In the late 1940s, CBS chairman William S. Paley, a fan of the Philip Marlowe radio series, asked his programming chief, Hubell Robinson, to develop a hardboiled Western series, a show about a "Philip Marlowe of the Old West". Robinson instructed his West Coast CBS Vice President, Harry Ackerman, who had developed the Philip Marlowe series, to take on the task.
Ackerman and his scriptwriters, Mort Fine and David Friedkin, created an audition script called "Mark Dillon Goes to Gouge Eye" based on one of their Michael Shayne radio scripts, "The Case of the Crooked Wheel" from the summer of 1948. Two versions were recorded. The first, recorded in June 1949, was very much like a hardboiled detective series and starred Michael Rye (credited as Rye Billsbury) as Dillon; the second, recorded in July 1949, starred Straight Arrow actor Howard Culver in a more Western, lighter version of the same script. CBS liked the Culver version better, and Ackerman was told to proceed.
A complication arose, though; Culver's contract as the star of Straight Arrow would not allow him to do another Western series.

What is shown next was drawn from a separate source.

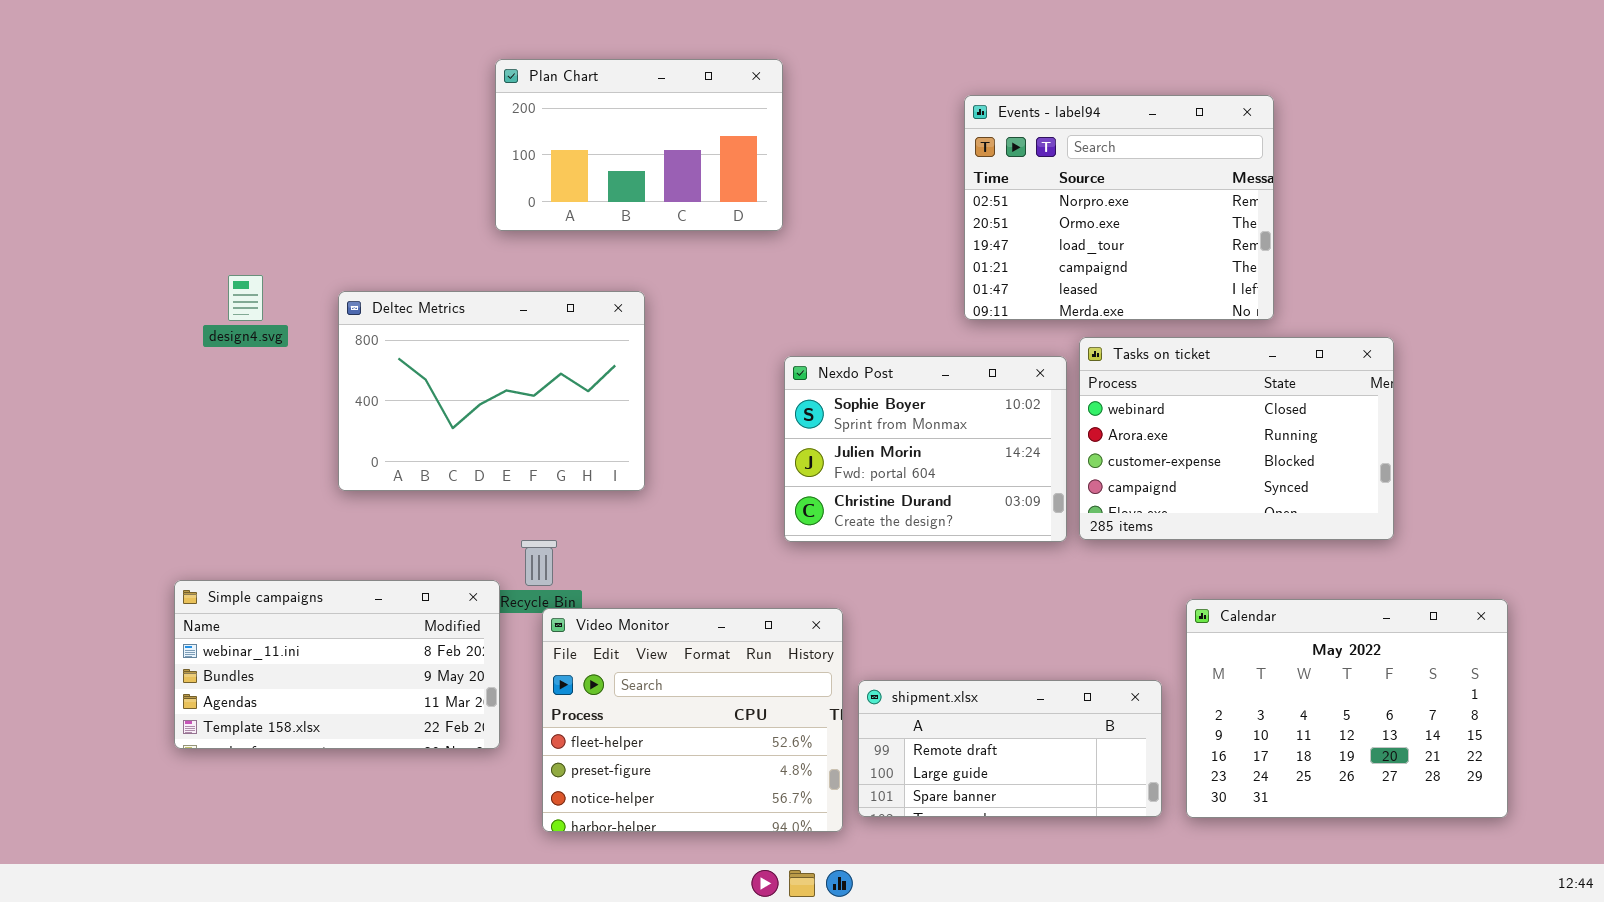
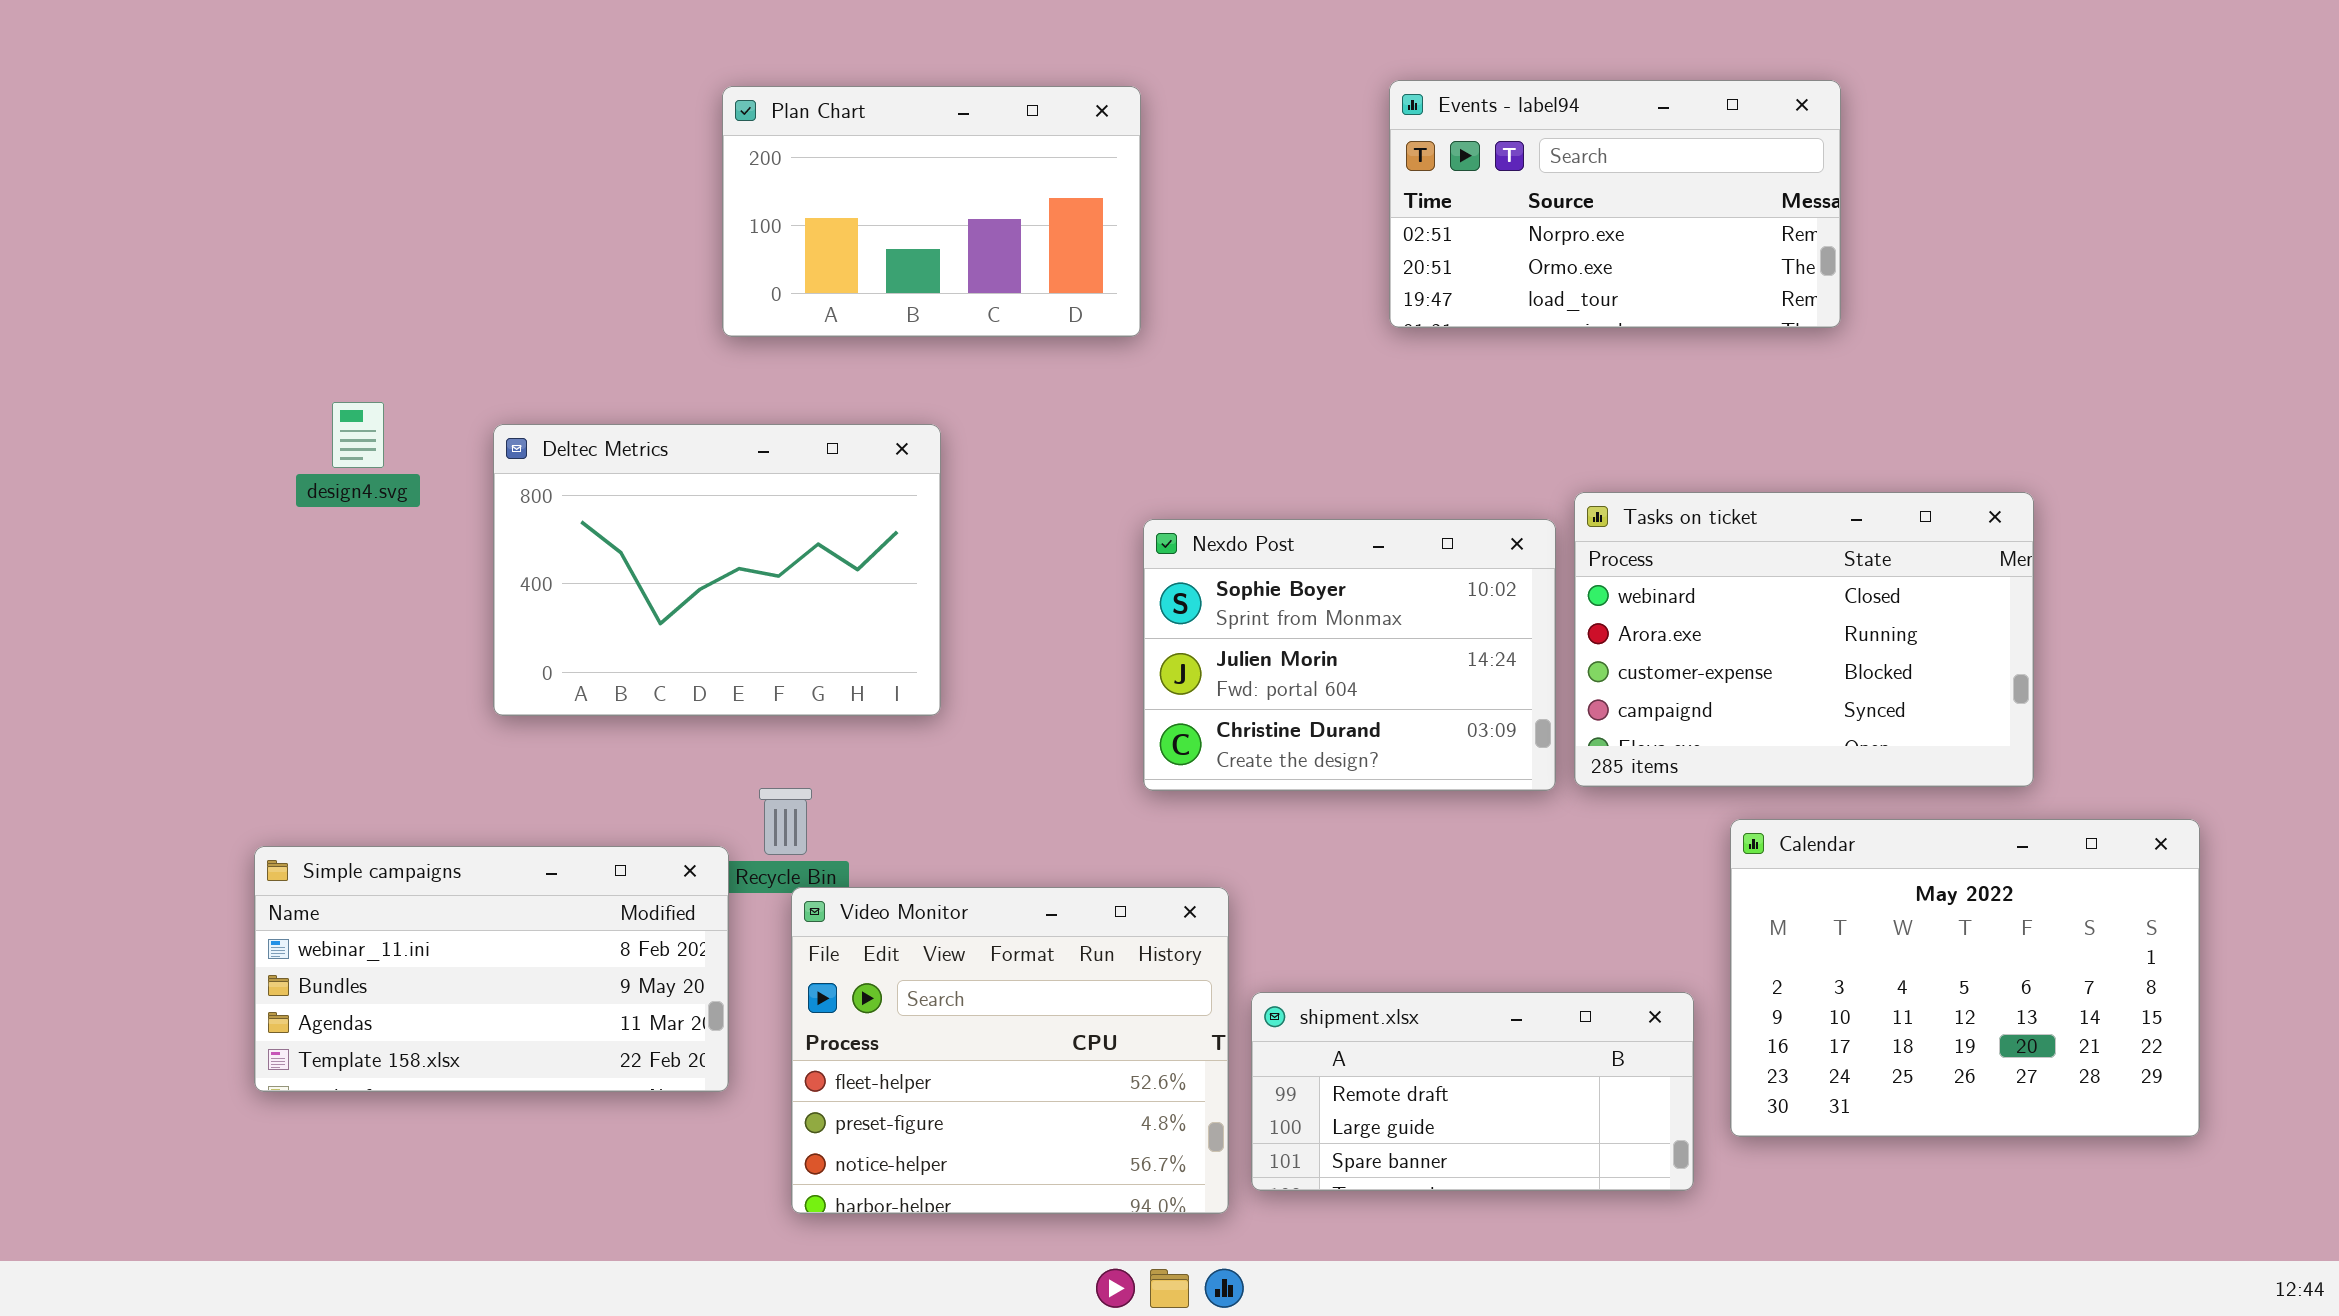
Events - label94: [964,95,1274,320] -> [1389,80,1841,328], moved, resized
Calendar: [1186,599,1508,818] -> [1730,819,2200,1137], moved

The project was shelved for three years when producer Norman Macdonnell and writer John Meston discovered it while creating an adult Western series of their own.
Macdonnell and Meston wanted to create a radio Western for adults, in contrast to the prevailing juvenile fare such as The Lone Ranger and The Cisco Kid. Gunsmoke was set in Dodge City, Kansas, during the thriving cattle days of the 1870s. Dunning notes, "The show drew critical acclaim for unprecedented realism."
Radio cast and character biographies
The radio series first aired on CBS on April 26, 1952, with the episode "Billy the Kid", written by Walter Newman, and ended on June 18, 1961. The show stars William Conrad as Marshal Matt Dillon, Howard McNear as Doc Charles Adams, Georgia Ellis as Kitty Russell, and Parley Baer as Dillon's assistant, Chester Wesley Proudfoot.